= Viro Small =

American professional wrestler and boxer

Viro Small

Viro Small (born c. 1854) was a collar-and-elbow wrestler and boxer of African descent who was active in the late 19th century. He is notable for being one of the first professionals of African descent in these fields in the United States.

Viro Small was born into slavery in Buford, South Carolina in 1854. He gained his freedom at the end of the American Civil War and moved north.

==Career==
Viro Small's career as a boxer began in 1870. There is debate over whether his wrestling career started at this point or later in 1881. The match in 1881 was a collar-and-elbow match against Mike Horogan as a substitute for another wrestler. While he lost, Horogan was very impressed with Small's ability and agreed to train him.

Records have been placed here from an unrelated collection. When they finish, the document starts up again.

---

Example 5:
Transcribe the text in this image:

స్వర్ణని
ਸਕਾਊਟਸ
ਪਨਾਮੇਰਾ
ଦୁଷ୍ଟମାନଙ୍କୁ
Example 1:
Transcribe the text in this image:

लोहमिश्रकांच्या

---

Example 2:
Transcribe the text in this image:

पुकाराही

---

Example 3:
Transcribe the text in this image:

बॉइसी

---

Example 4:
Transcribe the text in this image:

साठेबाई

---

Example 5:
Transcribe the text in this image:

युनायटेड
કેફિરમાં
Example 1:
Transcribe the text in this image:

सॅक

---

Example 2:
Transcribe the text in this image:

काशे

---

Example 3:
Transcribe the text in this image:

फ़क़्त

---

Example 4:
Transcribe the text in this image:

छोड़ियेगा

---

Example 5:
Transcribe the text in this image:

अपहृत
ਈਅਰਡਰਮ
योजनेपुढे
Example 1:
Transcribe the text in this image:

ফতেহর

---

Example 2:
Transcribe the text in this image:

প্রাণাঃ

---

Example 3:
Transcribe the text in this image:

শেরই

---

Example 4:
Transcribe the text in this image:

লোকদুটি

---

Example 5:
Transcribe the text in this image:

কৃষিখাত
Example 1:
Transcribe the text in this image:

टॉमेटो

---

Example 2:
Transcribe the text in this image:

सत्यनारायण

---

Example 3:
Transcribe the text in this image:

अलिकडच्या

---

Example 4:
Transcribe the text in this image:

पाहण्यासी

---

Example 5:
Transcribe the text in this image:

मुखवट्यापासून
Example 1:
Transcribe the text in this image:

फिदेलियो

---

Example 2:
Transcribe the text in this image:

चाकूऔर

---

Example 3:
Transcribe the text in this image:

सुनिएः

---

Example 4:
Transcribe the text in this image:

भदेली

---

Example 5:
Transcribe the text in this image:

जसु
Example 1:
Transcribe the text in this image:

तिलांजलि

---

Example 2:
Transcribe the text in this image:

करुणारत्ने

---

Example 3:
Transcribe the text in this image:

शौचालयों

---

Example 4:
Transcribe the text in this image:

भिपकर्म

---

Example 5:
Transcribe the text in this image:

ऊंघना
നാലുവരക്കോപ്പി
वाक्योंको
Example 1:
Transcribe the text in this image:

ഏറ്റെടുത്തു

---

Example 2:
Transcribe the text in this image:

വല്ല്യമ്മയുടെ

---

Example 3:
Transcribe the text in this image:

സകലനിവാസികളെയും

Viro Small's career began to take off after this. Wrestling under the name Black Sam, out of St. Albans and Rutland, Vermont, Small won 63 matches between 1882 and 1892 and the Vermont Collar and Elbow Championship twice. These wins made him possibly the first champion of African descent in the United States, but there are conflicting accounts and competing claims to this distinction.

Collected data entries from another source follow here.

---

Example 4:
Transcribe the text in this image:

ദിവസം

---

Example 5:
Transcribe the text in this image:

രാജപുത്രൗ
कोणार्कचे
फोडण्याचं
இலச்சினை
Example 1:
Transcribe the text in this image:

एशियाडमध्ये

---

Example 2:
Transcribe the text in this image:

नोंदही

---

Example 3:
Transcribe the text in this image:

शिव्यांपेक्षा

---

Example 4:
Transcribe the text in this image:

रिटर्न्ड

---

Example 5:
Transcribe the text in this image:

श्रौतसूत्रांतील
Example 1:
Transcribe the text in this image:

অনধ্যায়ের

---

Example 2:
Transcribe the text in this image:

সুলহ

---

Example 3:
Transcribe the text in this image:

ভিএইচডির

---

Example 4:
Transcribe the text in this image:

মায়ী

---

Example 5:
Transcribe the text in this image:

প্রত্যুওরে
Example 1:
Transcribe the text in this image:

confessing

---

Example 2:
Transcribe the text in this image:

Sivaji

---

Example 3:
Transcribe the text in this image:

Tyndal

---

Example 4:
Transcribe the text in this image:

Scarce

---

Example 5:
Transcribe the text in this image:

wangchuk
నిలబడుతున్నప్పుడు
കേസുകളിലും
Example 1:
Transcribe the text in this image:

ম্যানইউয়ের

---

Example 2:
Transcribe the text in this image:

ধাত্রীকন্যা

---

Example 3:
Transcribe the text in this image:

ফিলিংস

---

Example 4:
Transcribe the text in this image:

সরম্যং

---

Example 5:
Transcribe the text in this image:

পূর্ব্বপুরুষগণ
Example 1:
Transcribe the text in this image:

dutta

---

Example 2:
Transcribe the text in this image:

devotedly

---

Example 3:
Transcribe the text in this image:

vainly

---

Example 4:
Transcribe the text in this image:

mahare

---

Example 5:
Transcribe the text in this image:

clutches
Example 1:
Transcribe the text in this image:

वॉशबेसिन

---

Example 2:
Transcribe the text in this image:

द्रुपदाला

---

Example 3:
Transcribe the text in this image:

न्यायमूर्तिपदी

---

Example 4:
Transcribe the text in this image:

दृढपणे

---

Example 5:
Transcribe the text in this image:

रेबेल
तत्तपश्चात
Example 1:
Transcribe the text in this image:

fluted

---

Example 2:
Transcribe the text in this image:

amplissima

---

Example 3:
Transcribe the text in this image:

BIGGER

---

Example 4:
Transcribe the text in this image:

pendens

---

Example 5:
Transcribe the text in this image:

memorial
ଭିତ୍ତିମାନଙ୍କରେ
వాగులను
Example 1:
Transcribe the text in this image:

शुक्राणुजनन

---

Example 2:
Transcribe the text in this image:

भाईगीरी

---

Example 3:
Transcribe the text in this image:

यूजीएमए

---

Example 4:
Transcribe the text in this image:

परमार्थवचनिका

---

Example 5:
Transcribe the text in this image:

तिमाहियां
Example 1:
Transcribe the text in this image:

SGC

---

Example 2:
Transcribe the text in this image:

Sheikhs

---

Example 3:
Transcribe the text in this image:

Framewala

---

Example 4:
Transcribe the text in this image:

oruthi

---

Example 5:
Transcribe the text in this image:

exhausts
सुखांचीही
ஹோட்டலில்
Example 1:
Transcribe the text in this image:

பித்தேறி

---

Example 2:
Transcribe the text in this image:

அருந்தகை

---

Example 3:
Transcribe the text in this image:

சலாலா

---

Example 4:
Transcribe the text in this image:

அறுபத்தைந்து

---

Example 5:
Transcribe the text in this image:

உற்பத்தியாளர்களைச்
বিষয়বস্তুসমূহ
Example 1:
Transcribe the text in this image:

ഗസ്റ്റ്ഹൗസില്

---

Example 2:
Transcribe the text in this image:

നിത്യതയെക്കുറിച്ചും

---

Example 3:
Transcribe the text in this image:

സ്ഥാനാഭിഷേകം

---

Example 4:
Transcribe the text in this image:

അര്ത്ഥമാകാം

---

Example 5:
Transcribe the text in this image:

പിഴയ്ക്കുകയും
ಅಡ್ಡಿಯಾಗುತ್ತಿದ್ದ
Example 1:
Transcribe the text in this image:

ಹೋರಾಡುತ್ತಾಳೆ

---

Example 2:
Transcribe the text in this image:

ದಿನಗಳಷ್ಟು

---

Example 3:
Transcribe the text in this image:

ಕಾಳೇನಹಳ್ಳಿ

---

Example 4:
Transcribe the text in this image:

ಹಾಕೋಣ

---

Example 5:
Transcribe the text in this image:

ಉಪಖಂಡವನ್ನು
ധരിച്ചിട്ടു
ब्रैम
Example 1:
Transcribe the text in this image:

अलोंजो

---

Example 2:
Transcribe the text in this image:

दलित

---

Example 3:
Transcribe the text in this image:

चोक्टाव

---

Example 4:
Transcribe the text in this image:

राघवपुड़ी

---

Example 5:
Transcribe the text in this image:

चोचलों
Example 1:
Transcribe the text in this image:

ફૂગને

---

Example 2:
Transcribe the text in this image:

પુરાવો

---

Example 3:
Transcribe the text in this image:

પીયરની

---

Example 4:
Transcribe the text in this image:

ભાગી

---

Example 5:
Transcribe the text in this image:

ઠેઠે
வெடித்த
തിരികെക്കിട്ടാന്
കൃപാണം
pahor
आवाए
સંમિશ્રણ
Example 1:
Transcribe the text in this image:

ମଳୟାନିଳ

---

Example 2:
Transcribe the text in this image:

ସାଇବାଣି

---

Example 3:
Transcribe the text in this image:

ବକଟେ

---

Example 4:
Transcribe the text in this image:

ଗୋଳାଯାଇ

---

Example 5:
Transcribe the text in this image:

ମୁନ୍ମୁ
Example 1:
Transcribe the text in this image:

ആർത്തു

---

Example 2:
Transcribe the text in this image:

These titles also gave Small the chance to travel in the county fair circuits in New England. At the fairs, Small and Horogan would team up for various shows. Horogan would challenge members of the audience to get into the ring with Small and the volunteer could win money if he lasted a certain amount of time in the ring.

Small moved to New York City and wrestled in some of the toughest parts of the city, including at a tavern named Bastille of the Bowery, owned by former boxer Owney Geoghegan. The bar contained two rings for boxing and wrestling contests, and was notorious for crooked management, rowdy patrons and an overall seedy atmosphere. Geoghegan reportedly won a decision over an opponent in the Bowery by having his henchmen aim a gun at the referee's head after the fight.

On September 3, 1882, at Bowery, Small had a match with Billy McCallum that ended in a no-contest after a major argument started between them. Upset by the fight, McCallum attempted to murder Small later that evening while he was sleeping, shooting Small in the neck, but Small survived. Other frequent opponents in New York included Captain James C. Daley, Harry Woodson, and Joe Ryan.

Small's last recorded match took place in 1885.

==Championships and accomplishments==
- Vermont Collar and Elbow Championship (2 times)

==Representation in Media==
A documentary Black Sam's Statue on Viro Small's life was made by Elliott Marquis and released in February 2015.